In the favored genres here, particularly with our tendency to prefer the more old-fashioned kind of SF and Fantasy (where men were real men, women were real women, and little green men from Mars were real little green men from Mars… You know the drill), the non-villainous side of the cast list has a tendency to get a little bit larger than life.
There’s this creeping tendency to gift the hero… protagonist with extra powers, extra smarts, extra good looks and the like. There’s a definite trend towards extra muscularity in the males and gravity-defying firmness of the front-mounted weapon emplacements in the females, too.
But most folks aren’t like that. We’re ordinary, and it gets tiring – and tiresome – to see nothing but the overpowered all the time (that’s not to say that superhero tales can’t be fun or that there’s no place for the noble hero who’s a paragon of paragons. Just that it’s a bit boring if that’s the only type of hero floating around).
I’ve always had a bit of a fondness for the rogue and trickster types. There’s a lot of fun to be had in sharing head-space with a character who charms their way out of potentially lethal situations and wins through unusual and clever means rather than the more traditional victory (these have also led to some of the most hilarious books I’ve read – as Dave knows because I’ve cursed him a few times for something that had me laughing so hard I couldn’t breathe – for a good free starting point, try Save the Dragons complete with hero who is more of a long skinny streak of misery who thinks his way out of trouble – and usually into even more trouble).
Pratchett’s Rincewind has his moments, although there are limits to how far one can take a plot based on the main character running away – but he certainly shows a fair amount of trickery mixed in with the cowardice when he’s stuck in the malodorous deposits.
The key thing is to refrain from making the protagonist too powerful.

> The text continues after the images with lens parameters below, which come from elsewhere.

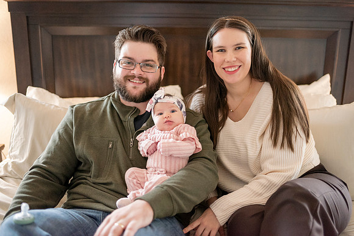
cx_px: 177
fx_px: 344
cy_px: 118
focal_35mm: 35
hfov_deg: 54.4
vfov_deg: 37.9
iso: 2000
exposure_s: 1/125
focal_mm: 35
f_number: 1.8
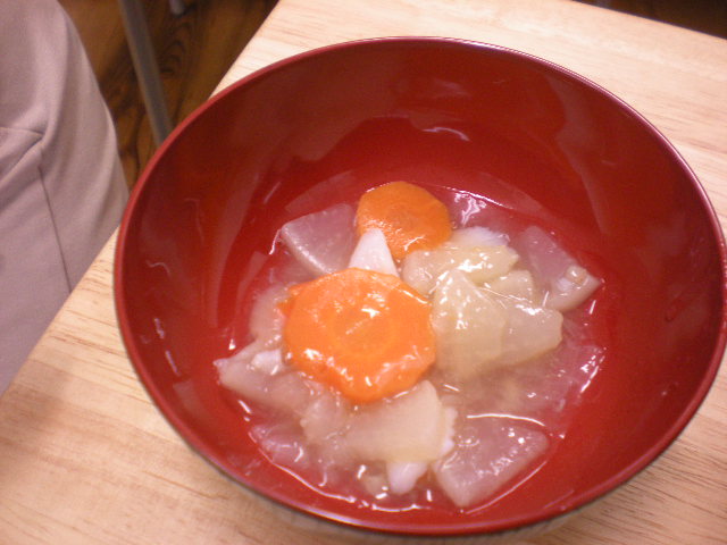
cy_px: 272
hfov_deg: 49.0
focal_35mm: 38
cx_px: 364
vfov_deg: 37.7
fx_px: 798
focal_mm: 6.3
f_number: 3.1
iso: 200
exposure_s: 1/25.7
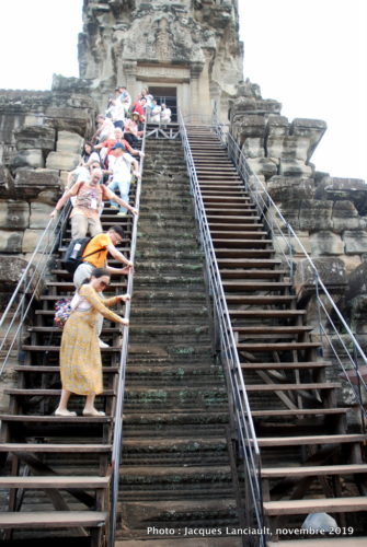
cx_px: 184
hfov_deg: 48.1
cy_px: 274
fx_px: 411
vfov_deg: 67.3
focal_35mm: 27
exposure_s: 1/20
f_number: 3.5
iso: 100
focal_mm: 18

Doing that forces you to keep coming up with more powerful antagonists to the point where you wind up escalating from personal crises all the way to saving the universe just to keep the protagonist on his/her toes. That or make the protagonist sufficiently dumb that all the problems are actually caused by said protagonist’s mistakes.

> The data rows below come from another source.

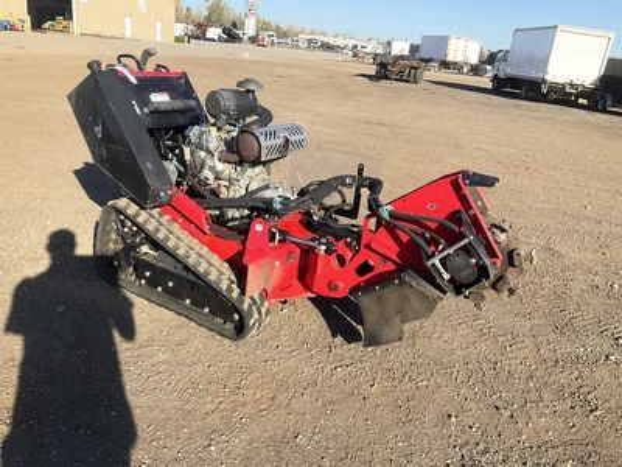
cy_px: 234
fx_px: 521
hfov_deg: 61.7
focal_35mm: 29
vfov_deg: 48.2
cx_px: 311
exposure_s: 1/929
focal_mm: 3
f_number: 1.8
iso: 25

It’s also helpful to have other people check what’s happening. I’ve read drafts of works where the alleged protagonist was so noxious that the only thing distinguishing him from a seriously evil antagonist was the author’s insistence that the protagonist was the good guy. I sincerely hope the author responsible actually listened to criticism and changed things, because there’s a much larger market for mostly-ordinary decent types as protagonists than there is for amoral nutcases whose only distinction from the antagonist is the side they’re on.
I got distracted somewhere there, and my brain is currently too scattered to find it again, so I shall sign off and see what the comments bring on the less “uber-heroic” protagonist types.